> _Task to carry out_
All of the data must be output exactly, with every picture left out.

> _Available data_
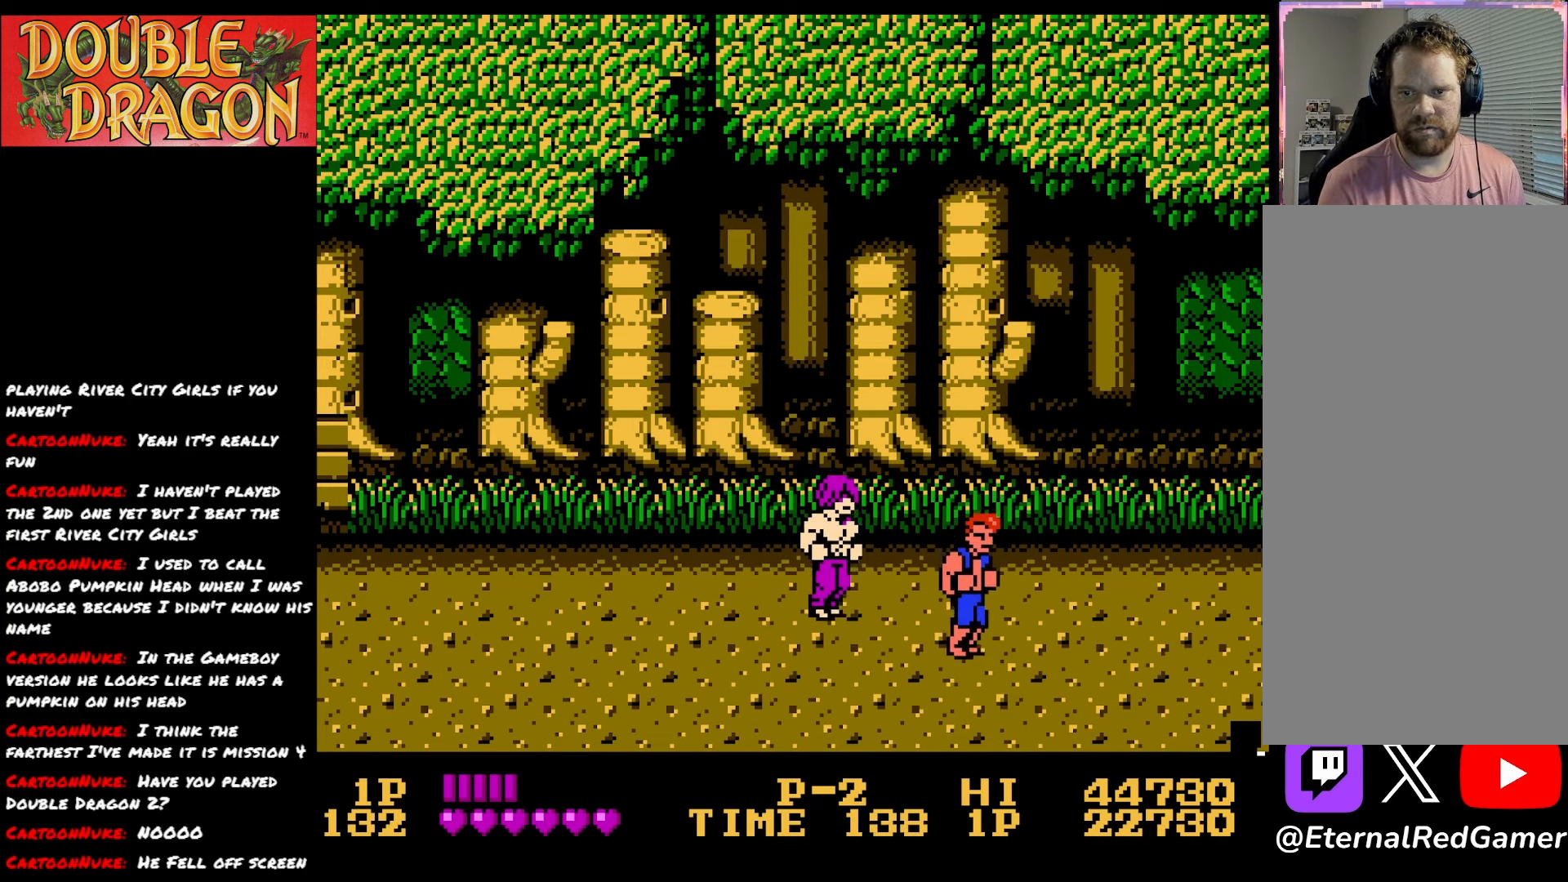
{"buttons": ["DPAD_UP"], "right_stick": "center", "events": [[33, "A", "down"], [183, "A", "up"], [284, "DPAD_UP", "down"]]}
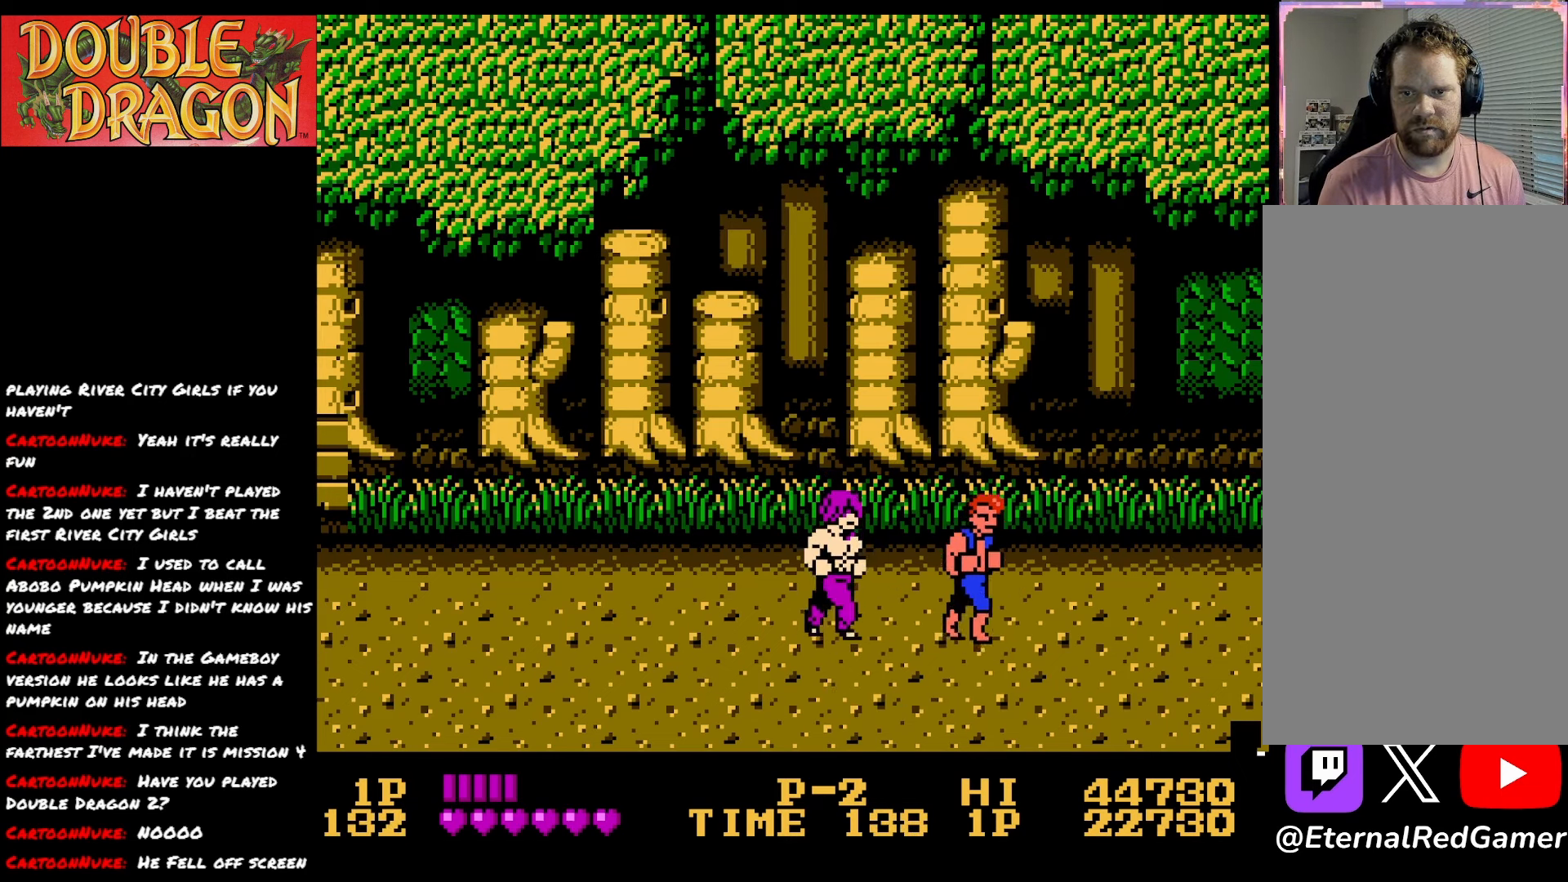
{"buttons": [], "right_stick": "center", "events": [[351, "A", "down"], [351, "DPAD_UP", "up"], [468, "A", "up"]]}
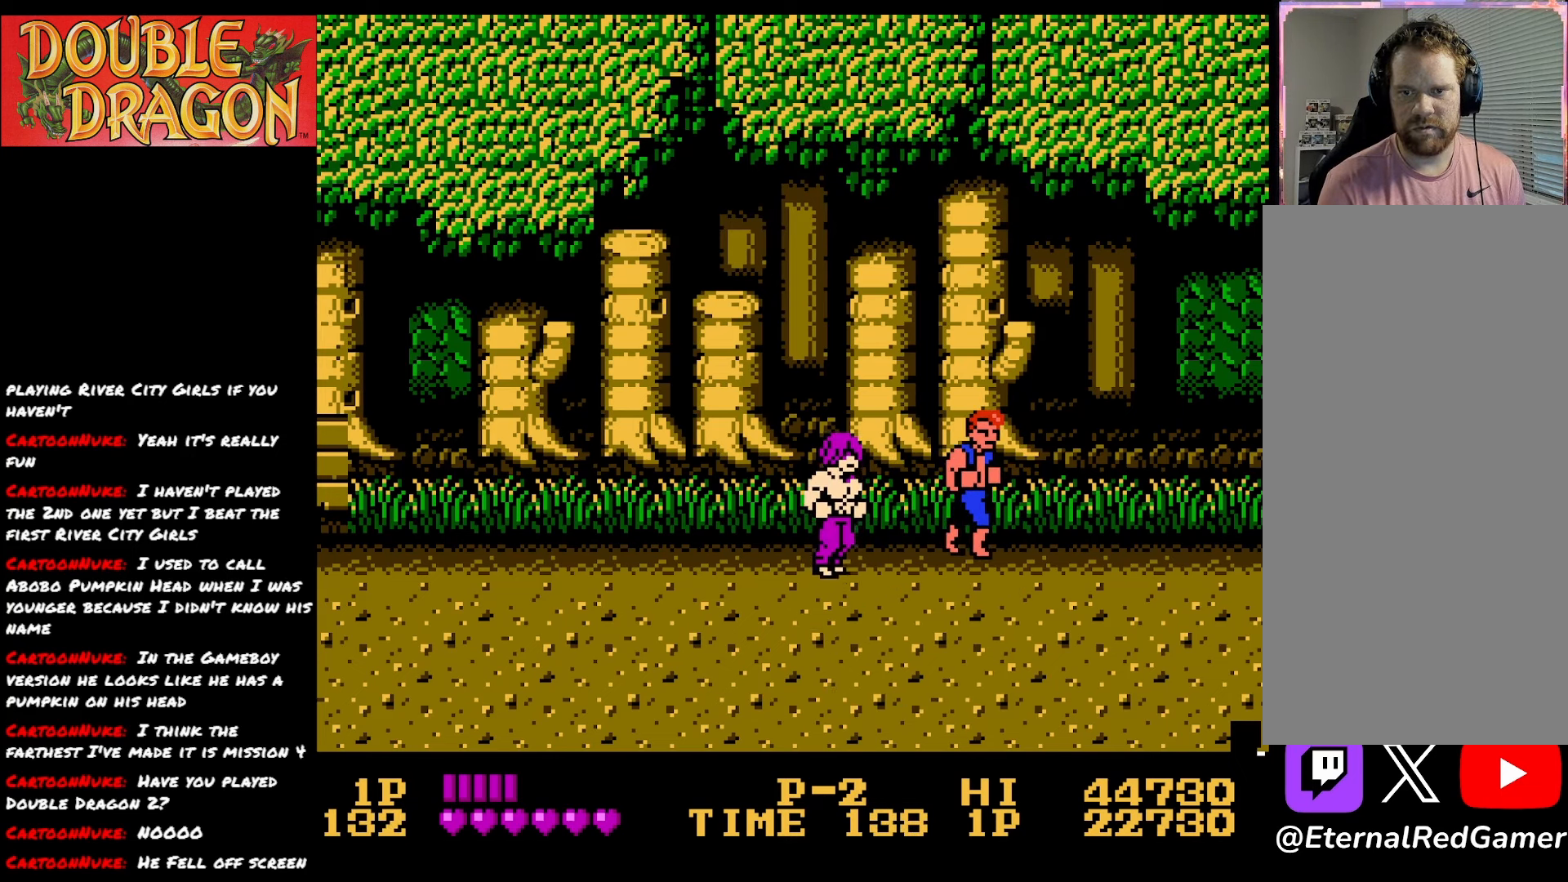
{"buttons": ["DPAD_DOWN"], "right_stick": "center", "events": [[17, "DPAD_DOWN", "down"]]}
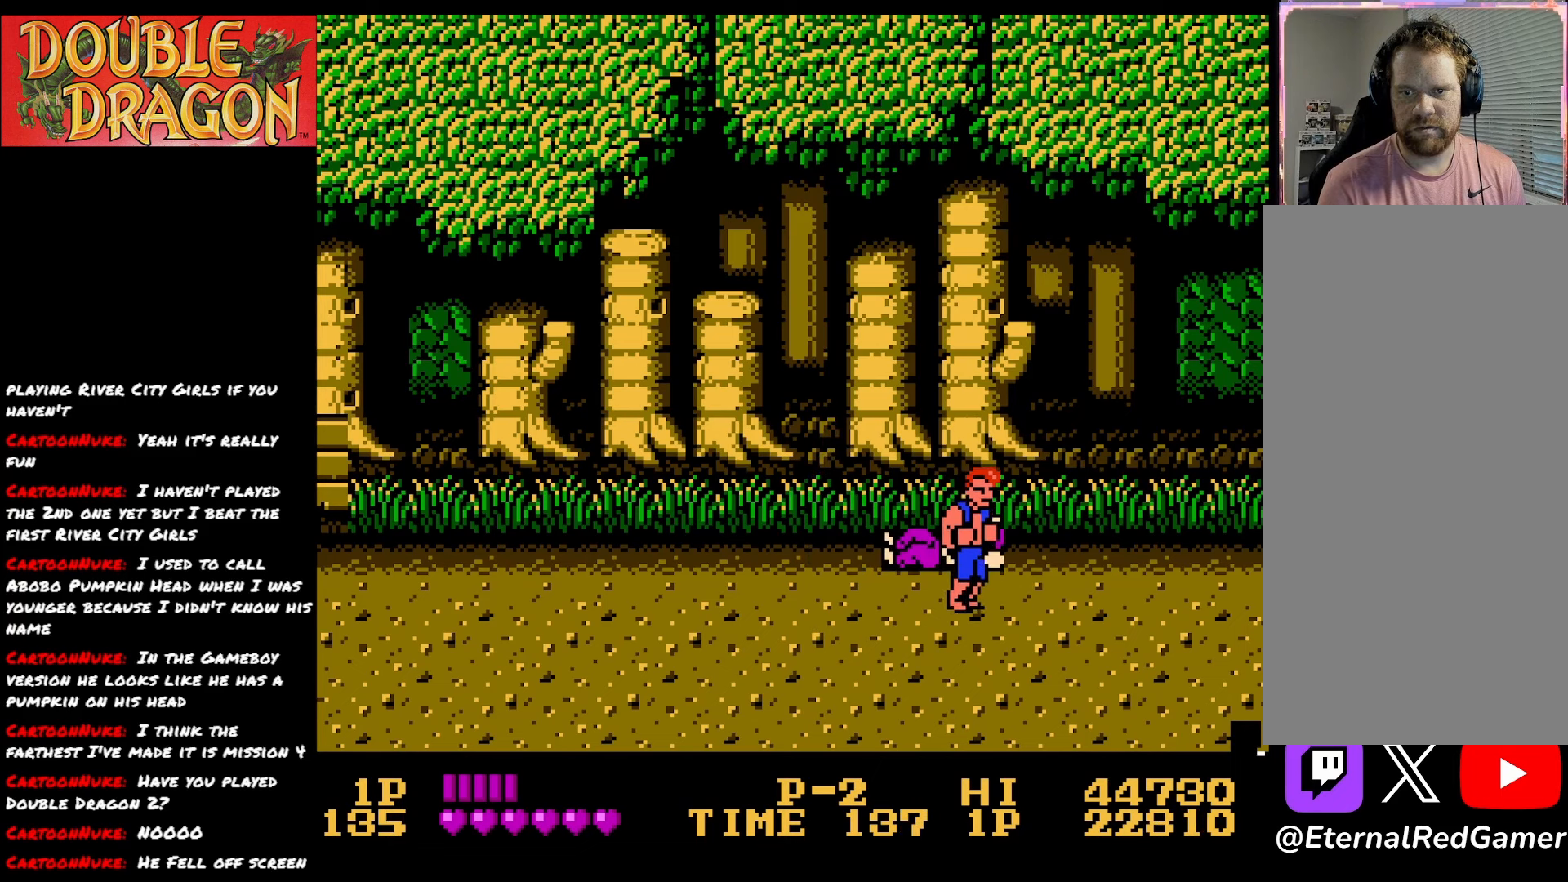
{"buttons": [], "right_stick": "center", "events": [[451, "DPAD_DOWN", "up"]]}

> _Task response_
{"buttons": ["DPAD_UP"], "right_stick": "center", "events": [[33, "A", "down"], [183, "A", "up"], [284, "DPAD_UP", "down"]]}
{"buttons": [], "right_stick": "center", "events": [[351, "A", "down"], [351, "DPAD_UP", "up"], [468, "A", "up"]]}
{"buttons": ["DPAD_DOWN"], "right_stick": "center", "events": [[17, "DPAD_DOWN", "down"]]}
{"buttons": [], "right_stick": "center", "events": [[451, "DPAD_DOWN", "up"]]}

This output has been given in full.